Sunday, 5 December 2010

'Pennies for the poor' on tuition fees are a political ploy for unprincipled Lib Dems

When I started at University College, Durham University in 1993, one of the more drunken fresher's week nights resulted in me and my friends witnessing a group second year "rahs" (short-hand for Hoorah Henry), throwing copper coins down onto the cobbled street below, amidst shrill cries of "pennies for the poor".  It is hard to think of a worse case of 'gown' insulting 'town'.

The reason I mention this is that it sprung to mind when I read of the Coalition's recent fop to the Lib Dems - the claim that 18,000 of the most deprived university students will ave their tuition fees paid by the Government for two years.  This ploy is designed to allow Clegg and co. to claim that the policy of making students pay for their higher eduction is somehow socially progressive because of the assistance that is offered to those at the bottom of the proverbial heap.  It would be like the assertion that a hospital which charged most of patients was somehow socially progressive because it didn't charge a few paupers. 
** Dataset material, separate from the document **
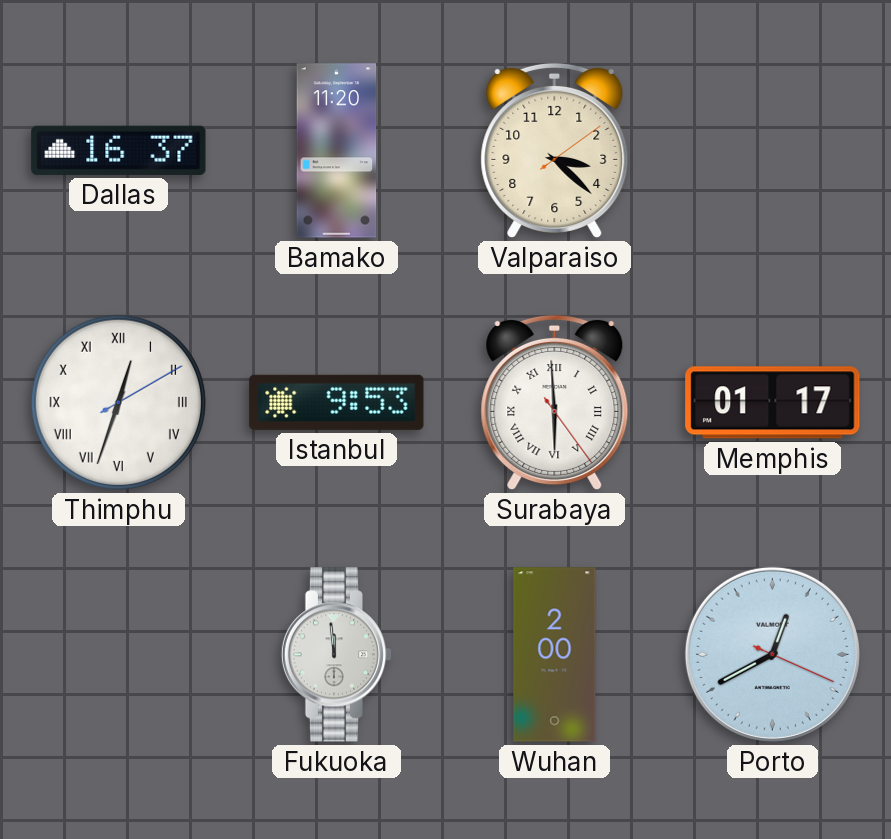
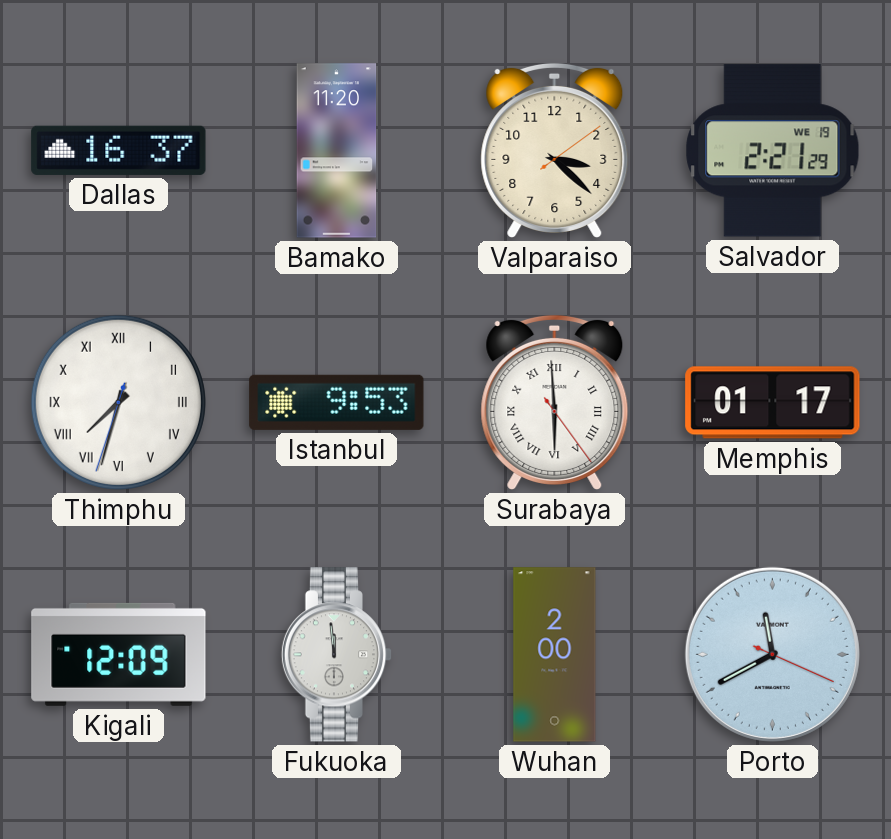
Salvador: none -> 2:21
Thimphu: 12:33 -> 7:32
Kigali: none -> 12:09
Porto: 12:40 -> 11:40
Could a private general hospital (thankfully we don't have such monstrosities here, as they do in the US) be regarded as socially 'progressive' for bestowing some of its wondrous services on the needy - pennies for the poor - or should the concept of charity or fairness go beyond the mere offering of assistance to some, and look at wider principles?

And so it is with the offer by the Government to pay the fees of the 18,000 'lucky' students.  It appears, on the surface, a 'socially progressive' measure, as is the raising of the threshold at which graduates must repay their debt from £15k to £21k.  But this is at best window dressing, and at worst a deliberately misleading ruse.  For the paying of fees for 18,000 is but a drop in the ocean, but pennies from on high.  Out of the record 482,000 university students enrolled in 2010, 18,000 represents 3%.  If someone were to tell me as I drove my young daughter to casualty, that I had a 3% chance that the hospital may decide to treat her for free, I doubt I would be much impressed by this indication of the benevolence of the socially progressive government. 

The Lib Dems campaigned noisily in the 2010 General Election for more honesty in politics.  So let's just be honest about tuition fees shall we?  A socially progressive policy would be one which sought to ensure that there was equality of opportunity for students at age 18 as they decided upon first, whether to go to university and second, which.  Anything which makes students from less well-off backgrounds have any doubt about whether they or their families can afford to attend university is socially regressive, not progressive.  Labour sadly broke the bond which society previously had with its young people that if they succeeded at school they would be supported through university.  This government has not merely opened the door a little further, it has kicked it down. 

'Pennies for the poor' in previous centuries may well have helped feed a few poor people and assuaged the guilt of the well-off.  But such 'charity' was opposed then and should be opposed now for being no more than a token, designed not to make society fairer or even to allieviate poverty.  The Lib Dems are discovering, much to my amusement, that principles must be fought for and defended - they cannot be paid for with pennies.